Domain adaptive object detection aims to adapt detection models to domains where annotated data is unavailable. Existing methods have been proposed to address the domain gap using the semi-supervised student-teacher framework. However, a fundamental issue arises from the class imbalance in the labelled training set, which can result in inaccurate pseudo-labels. The relationship between classes, especially where one class is a majority and the other minority, has a large impact on class bias. We propose Class-Aware Teacher (CAT) to address the class bias issue in the domain adaptation setting. In our work, we approximate the class relationships with our Inter-Class Relation module (ICRm) and exploit it to reduce the bias within the model. In this way, we are able to apply augmentations to highly related classes, both inter- and intra-domain, to boost the performance of minority classes while having minimal impact on majority classes. We further reduce the bias by implementing a class-relation weight to our classification loss. Experiments conducted on various datasets and ablation studies show that our method is able to address the class bias in the domain adaptation setting. On the Cityscapes to Foggy Cityscapes dataset, we attained a 52.5 mAP, a substantial improvement over the 51.2 mAP achieved by the state-of-the-art method.
Paper Structure (31 sections, 9 equations, 6 figures, 8 tables, 1 algorithm)

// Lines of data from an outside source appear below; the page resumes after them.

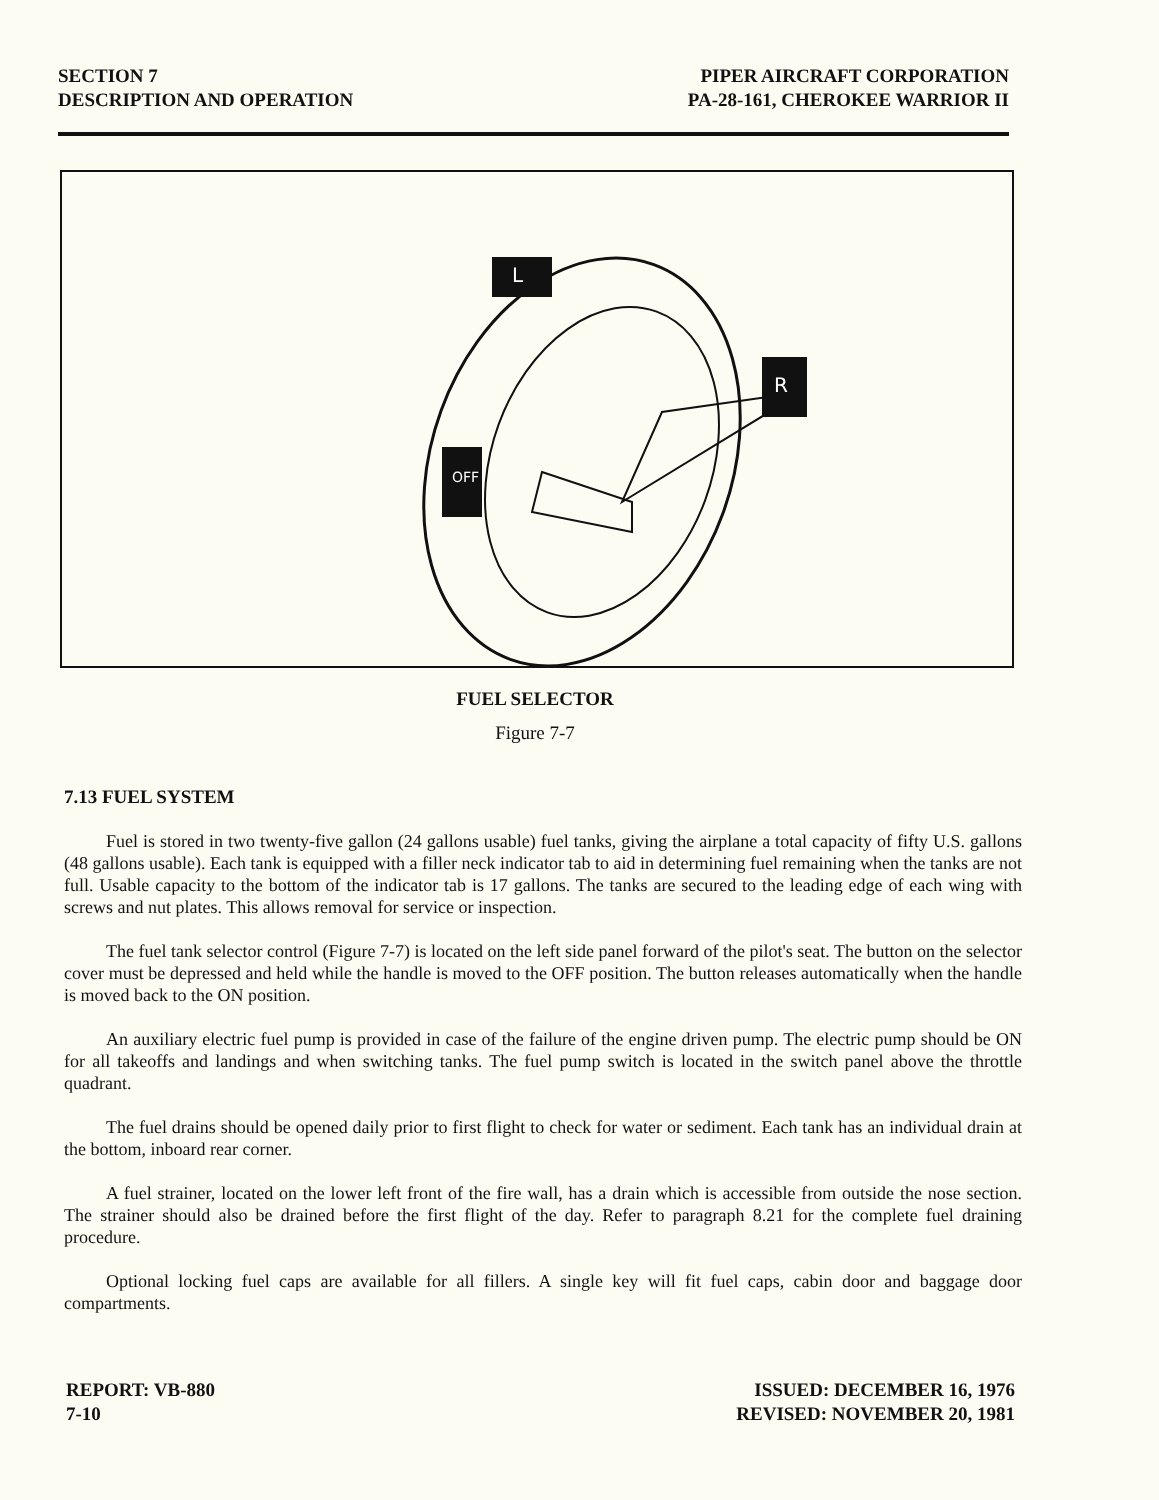SECTION 7
DESCRIPTION AND OPERATION
PIPER AIRCRAFT CORPORATION
PA-28-161, CHEROKEE WARRIOR II
OFF
R
L
FUEL SELECTOR
Figure 7-7
7.13 FUEL SYSTEM
Fuel is stored in two twenty-five gallon (24 gallons usable) fuel tanks, giving the airplane a total capacity of fifty U.S. gallons (48 gallons usable). Each tank is equipped with a filler neck indicator tab to aid in determining fuel remaining when the tanks are not full. Usable capacity to the bottom of the indicator tab is 17 gallons. The tanks are secured to the leading edge of each wing with screws and nut plates. This allows removal for service or inspection.
The fuel tank selector control (Figure 7-7) is located on the left side panel forward of the pilot's seat. The button on the selector cover must be depressed and held while the handle is moved to the OFF position. The button releases automatically when the handle is moved back to the ON position.
An auxiliary electric fuel pump is provided in case of the failure of the engine driven pump. The electric pump should be ON for all takeoffs and landings and when switching tanks. The fuel pump switch is located in the switch panel above the throttle quadrant.
The fuel drains should be opened daily prior to first flight to check for water or sediment. Each tank has an individual drain at the bottom, inboard rear corner.
A fuel strainer, located on the lower left front of the fire wall, has a drain which is accessible from outside the nose section. The strainer should also be drained before the first flight of the day. Refer to paragraph 8.21 for the complete fuel draining procedure.
Optional locking fuel caps are available for all fillers. A single key will fit fuel caps, cabin door and baggage door compartments.
REPORT: VB-880
7-10
ISSUED: DECEMBER 16, 1976
REVISED: NOVEMBER 20, 1981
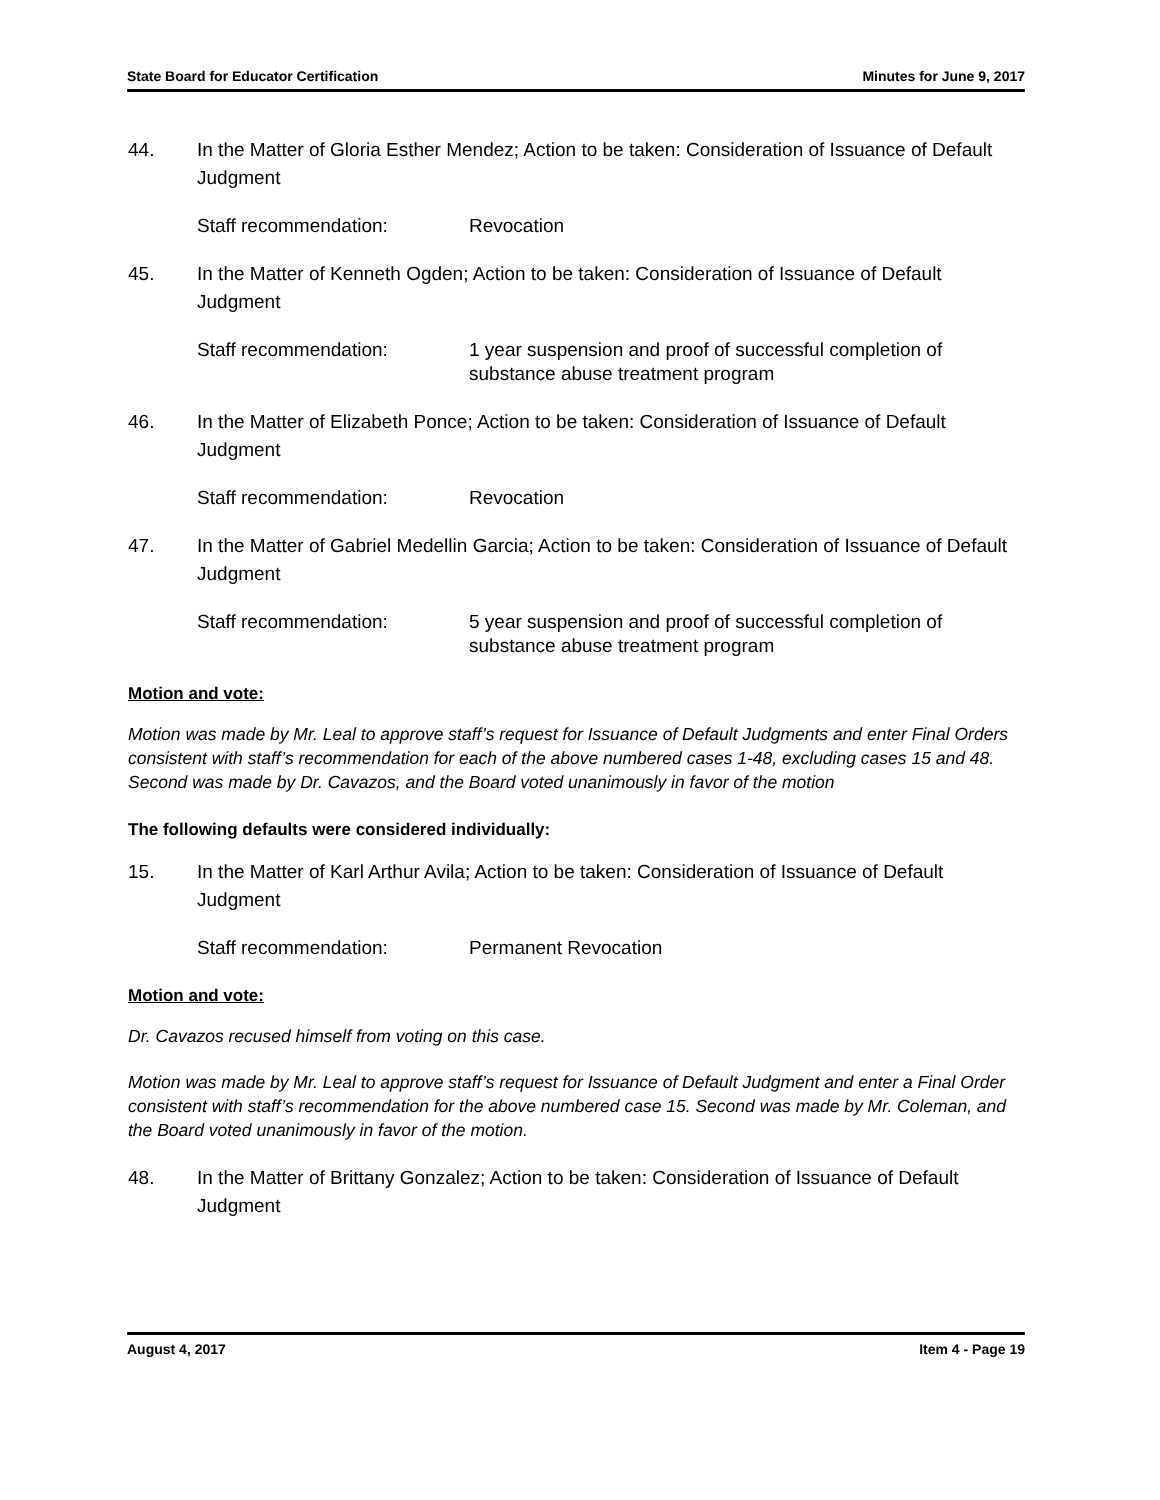State Board for Educator Certification Minutes for June 9, 2017
44. In the Matter of Gloria Esther Mendez; Action to be taken: Consideration of Issuance of Default Judgment
Staff recommendation: Revocation
45. In the Matter of Kenneth Ogden; Action to be taken: Consideration of Issuance of Default Judgment
Staff recommendation: 1 year suspension and proof of successful completion of substance abuse treatment program
46. In the Matter of Elizabeth Ponce; Action to be taken: Consideration of Issuance of Default Judgment
Staff recommendation: Revocation
47. In the Matter of Gabriel Medellin Garcia; Action to be taken: Consideration of Issuance of Default Judgment
Staff recommendation: 5 year suspension and proof of successful completion of substance abuse treatment program
Motion and vote:
Motion was made by Mr. Leal to approve staff’s request for Issuance of Default Judgments and enter Final Orders consistent with staff’s recommendation for each of the above numbered cases 1-48, excluding cases 15 and 48. Second was made by Dr. Cavazos, and the Board voted unanimously in favor of the motion
The following defaults were considered individually:
15. In the Matter of Karl Arthur Avila; Action to be taken: Consideration of Issuance of Default Judgment
Staff recommendation: Permanent Revocation
Motion and vote:
Dr. Cavazos recused himself from voting on this case.
Motion was made by Mr. Leal to approve staff’s request for Issuance of Default Judgment and enter a Final Order consistent with staff’s recommendation for the above numbered case 15. Second was made by Mr. Coleman, and the Board voted unanimously in favor of the motion.
48. In the Matter of Brittany Gonzalez; Action to be taken: Consideration of Issuance of Default Judgment
August 4, 2017 Item 4 - Page 19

This paper contains 31 sections, 9 equations, 6 figures, 8 tables, 1 algorithm.

Figures (6)

  • Figure 1: Performance of Class-Aware Teacher (CAT). AT at (top left), with Inter-Class Loss, ICL, (top-right), with Class Relation Augmentation, CRA, (bottom-left), and CAT (bottom-right). CAT is able to address misclassification and false positives, blue and red boxes, respectively, in minority classes such as 'train'. The combination of ICL and CRA further boosts performance by reducing the number of false positives shown as pink boxes.
  • Figure 2: (a) Class-Aware Teacher (CAT) consists of: a student-teacher network; Inter-Class Relation module (ICRm), which estimates inter-class biases; Class-Relation Augmentation, which augments images to reduce the inter-class biases by mixing the cropped instances of related classes; and Inter-Class Loss, which emphasises the loss on highly misclassified minority classes. (b) Class-Relation Augmentation demonstrated on majority (Car) and minority (Bus) classes.
  • Figure 3: Qualitative results of CAT. We show the results of AT and CAT on the top and bottom, respectively. CAT is able to address misclassification (col 1,2,4), false negatives (col 1,3), and false positives (col 1,3,4). Box colour represents: Green $\to$ true positives, Blue $\to$ misclassified, Red $\to$ false negatives, Pink $\to$ false positives.
  • Figure 4: Class distribution of datasets used for the Cityscapes $\to$ Foggy Cityscapes task. We can see that person and car classes form the majority of all classes. The distribution of classes for the labeled dataset and validation set is similar which makes for an simpler task.
  • Figure 5: Class distribution of datasets used for the PASCAL VOC $\to$ Clipart1k task. Person is a majority class for all datasets, however other classes for PASCAL VOC have a similar number of instance. The imbalance is stronger in the Clipart1K dataset with classes such as motorbike and bus being a minority.